Task prompt =
From the entries below, copy every line where the string "peuvent" appears.

Recorded information =
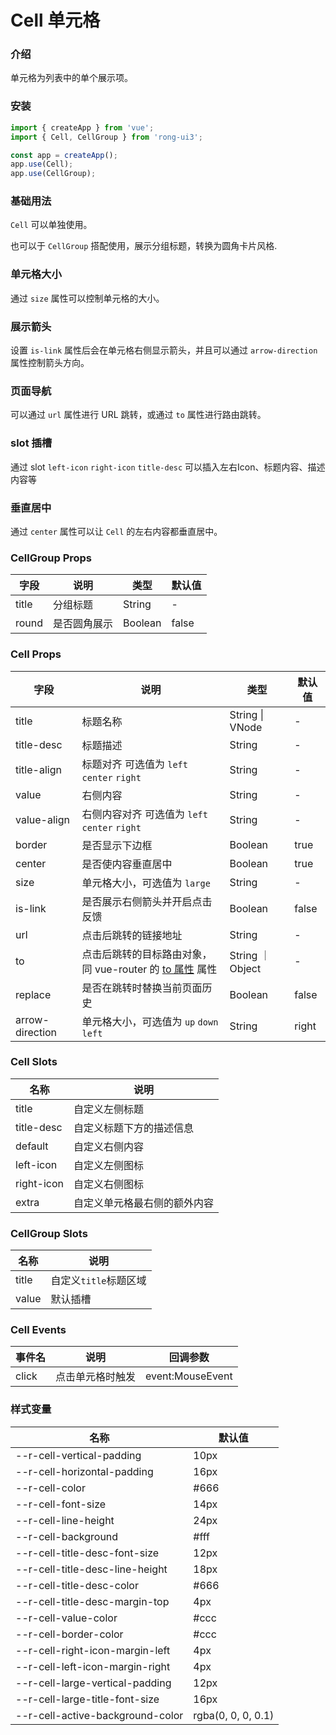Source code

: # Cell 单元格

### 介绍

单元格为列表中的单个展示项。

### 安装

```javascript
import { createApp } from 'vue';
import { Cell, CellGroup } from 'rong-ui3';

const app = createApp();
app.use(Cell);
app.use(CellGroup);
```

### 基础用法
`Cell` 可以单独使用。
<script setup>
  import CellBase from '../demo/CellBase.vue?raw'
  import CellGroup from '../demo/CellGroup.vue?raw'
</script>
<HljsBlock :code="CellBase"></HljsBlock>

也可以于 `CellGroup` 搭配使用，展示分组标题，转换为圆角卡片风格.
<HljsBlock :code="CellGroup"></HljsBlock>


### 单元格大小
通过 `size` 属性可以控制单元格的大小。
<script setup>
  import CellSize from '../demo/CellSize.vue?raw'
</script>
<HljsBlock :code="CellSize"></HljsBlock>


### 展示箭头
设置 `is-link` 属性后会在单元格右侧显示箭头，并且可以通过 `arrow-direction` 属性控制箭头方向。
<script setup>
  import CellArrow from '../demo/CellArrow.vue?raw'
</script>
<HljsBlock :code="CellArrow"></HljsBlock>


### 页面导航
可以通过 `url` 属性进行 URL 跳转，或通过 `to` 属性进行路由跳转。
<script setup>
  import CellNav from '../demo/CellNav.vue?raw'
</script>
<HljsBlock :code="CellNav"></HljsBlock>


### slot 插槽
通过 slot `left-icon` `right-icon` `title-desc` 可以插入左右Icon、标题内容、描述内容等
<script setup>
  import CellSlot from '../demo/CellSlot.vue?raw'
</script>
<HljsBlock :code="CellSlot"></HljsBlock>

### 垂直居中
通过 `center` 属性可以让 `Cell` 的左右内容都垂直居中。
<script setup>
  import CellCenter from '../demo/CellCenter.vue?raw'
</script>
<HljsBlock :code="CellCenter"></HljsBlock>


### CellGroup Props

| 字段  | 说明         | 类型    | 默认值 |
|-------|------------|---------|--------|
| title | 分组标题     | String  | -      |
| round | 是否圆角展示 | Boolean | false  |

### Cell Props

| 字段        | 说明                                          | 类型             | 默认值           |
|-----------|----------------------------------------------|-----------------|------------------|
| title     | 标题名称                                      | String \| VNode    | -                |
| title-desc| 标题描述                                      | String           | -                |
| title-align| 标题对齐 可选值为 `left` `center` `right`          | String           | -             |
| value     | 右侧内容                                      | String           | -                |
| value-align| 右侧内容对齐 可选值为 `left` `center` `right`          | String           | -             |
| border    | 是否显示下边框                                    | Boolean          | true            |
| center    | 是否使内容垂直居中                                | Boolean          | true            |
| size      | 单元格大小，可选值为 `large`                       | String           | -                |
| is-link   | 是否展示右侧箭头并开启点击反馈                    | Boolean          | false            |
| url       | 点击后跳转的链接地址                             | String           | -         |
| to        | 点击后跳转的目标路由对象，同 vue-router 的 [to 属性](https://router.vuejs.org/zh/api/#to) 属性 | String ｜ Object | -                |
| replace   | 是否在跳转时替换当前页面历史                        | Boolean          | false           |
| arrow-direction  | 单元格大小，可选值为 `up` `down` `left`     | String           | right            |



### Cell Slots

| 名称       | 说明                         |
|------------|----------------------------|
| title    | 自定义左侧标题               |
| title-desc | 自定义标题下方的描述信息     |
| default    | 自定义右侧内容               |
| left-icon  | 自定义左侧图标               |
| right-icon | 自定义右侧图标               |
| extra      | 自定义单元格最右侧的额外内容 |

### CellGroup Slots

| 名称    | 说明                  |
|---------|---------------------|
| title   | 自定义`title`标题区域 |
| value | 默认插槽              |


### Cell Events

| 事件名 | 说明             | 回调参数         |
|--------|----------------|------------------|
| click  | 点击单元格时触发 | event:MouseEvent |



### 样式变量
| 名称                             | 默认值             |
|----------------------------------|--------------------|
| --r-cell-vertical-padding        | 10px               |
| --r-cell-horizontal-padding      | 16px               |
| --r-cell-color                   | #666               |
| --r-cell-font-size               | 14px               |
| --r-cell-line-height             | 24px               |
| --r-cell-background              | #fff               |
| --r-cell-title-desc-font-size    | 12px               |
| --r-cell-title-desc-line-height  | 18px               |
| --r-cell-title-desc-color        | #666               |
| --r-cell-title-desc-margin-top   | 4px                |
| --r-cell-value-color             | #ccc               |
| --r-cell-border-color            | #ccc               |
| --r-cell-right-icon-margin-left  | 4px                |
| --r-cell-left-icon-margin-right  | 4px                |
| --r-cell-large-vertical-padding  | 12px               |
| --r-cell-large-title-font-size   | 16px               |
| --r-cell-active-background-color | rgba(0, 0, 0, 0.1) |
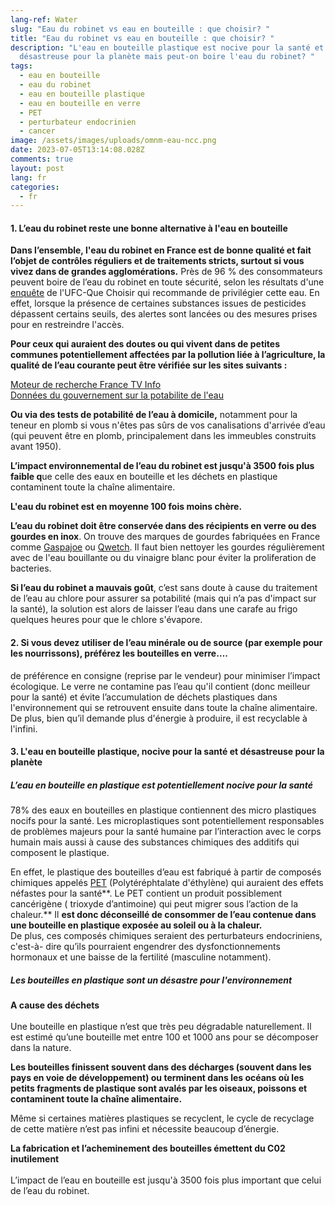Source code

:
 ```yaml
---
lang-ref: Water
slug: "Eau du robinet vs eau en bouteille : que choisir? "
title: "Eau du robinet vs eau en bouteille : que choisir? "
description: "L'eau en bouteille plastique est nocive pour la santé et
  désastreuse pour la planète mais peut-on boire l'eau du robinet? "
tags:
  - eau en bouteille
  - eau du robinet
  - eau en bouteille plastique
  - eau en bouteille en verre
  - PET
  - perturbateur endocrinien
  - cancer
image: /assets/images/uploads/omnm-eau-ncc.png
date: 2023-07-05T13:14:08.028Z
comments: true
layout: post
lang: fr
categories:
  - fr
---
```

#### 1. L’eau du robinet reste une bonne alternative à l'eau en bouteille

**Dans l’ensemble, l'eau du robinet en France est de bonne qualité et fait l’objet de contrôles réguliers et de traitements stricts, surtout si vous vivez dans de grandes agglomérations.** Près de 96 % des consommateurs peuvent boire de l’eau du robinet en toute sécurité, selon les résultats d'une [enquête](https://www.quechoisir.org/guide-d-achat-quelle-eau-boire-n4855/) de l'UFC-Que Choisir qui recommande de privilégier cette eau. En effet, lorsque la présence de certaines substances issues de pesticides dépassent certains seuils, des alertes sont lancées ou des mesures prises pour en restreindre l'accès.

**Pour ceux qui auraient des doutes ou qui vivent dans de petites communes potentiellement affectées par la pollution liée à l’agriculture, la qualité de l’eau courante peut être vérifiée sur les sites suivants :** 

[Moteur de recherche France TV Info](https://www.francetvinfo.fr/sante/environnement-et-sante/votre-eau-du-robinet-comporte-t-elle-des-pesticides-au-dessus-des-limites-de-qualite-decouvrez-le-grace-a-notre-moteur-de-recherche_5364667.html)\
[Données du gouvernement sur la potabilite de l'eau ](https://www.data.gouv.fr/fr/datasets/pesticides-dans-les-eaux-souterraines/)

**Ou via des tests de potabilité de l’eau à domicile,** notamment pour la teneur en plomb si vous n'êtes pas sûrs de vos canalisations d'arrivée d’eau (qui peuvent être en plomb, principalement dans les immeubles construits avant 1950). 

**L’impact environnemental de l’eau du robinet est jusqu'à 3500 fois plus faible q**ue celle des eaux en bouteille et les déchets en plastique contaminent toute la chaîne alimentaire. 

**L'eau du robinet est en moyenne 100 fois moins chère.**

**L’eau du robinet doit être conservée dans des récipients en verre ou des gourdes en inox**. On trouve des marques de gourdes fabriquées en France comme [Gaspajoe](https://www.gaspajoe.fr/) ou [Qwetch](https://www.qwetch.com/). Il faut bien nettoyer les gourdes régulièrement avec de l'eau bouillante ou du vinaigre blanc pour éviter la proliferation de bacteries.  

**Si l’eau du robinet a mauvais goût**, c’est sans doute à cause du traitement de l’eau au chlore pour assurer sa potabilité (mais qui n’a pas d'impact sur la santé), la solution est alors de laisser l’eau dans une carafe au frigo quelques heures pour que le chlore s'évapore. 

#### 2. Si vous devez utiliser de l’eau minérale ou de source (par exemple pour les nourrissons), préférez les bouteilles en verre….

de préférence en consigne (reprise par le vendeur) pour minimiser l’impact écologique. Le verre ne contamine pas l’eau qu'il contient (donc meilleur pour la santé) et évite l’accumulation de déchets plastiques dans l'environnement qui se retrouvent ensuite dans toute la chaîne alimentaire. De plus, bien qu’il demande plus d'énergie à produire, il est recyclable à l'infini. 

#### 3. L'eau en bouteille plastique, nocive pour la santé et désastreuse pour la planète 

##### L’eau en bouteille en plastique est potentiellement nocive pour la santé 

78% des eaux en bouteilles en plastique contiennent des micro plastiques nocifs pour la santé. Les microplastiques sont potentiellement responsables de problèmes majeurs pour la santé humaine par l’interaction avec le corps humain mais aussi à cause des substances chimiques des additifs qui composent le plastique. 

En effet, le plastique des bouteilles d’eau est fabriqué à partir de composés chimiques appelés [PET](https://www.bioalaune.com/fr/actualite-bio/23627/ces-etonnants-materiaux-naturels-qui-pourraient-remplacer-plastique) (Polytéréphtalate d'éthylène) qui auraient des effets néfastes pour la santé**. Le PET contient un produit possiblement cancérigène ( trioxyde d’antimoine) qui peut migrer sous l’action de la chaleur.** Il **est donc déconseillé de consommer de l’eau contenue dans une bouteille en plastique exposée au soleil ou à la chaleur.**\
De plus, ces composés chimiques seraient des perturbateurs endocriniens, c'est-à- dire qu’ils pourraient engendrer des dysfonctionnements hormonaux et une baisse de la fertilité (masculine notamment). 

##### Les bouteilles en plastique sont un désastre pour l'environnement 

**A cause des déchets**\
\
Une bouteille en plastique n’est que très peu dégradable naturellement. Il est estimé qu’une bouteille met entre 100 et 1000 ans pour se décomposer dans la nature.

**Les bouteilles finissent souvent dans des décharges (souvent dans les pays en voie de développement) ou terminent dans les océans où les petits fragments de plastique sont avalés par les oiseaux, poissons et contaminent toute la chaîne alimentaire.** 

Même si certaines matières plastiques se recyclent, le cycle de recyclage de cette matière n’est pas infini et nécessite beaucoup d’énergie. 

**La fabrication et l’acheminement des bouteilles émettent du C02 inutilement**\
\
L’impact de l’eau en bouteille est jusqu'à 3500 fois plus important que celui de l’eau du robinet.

Task output =
**Dans l’ensemble, l'eau du robinet en France est de bonne qualité et fait l’objet de contrôles réguliers et de traitements stricts, surtout si vous vivez dans de grandes agglomérations.** Près de 96 % des consommateurs peuvent boire de l’eau du robinet en toute sécurité, selon les résultats d'une [enquête](https://www.quechoisir.org/guide-d-achat-quelle-eau-boire-n4855/) de l'UFC-Que Choisir qui recommande de privilégier cette eau. En effet, lorsque la présence de certaines substances issues de pesticides dépassent certains seuils, des alertes sont lancées ou des mesures prises pour en restreindre l'accès.
**Ou via des tests de potabilité de l’eau à domicile,** notamment pour la teneur en plomb si vous n'êtes pas sûrs de vos canalisations d'arrivée d’eau (qui peuvent être en plomb, principalement dans les immeubles construits avant 1950). 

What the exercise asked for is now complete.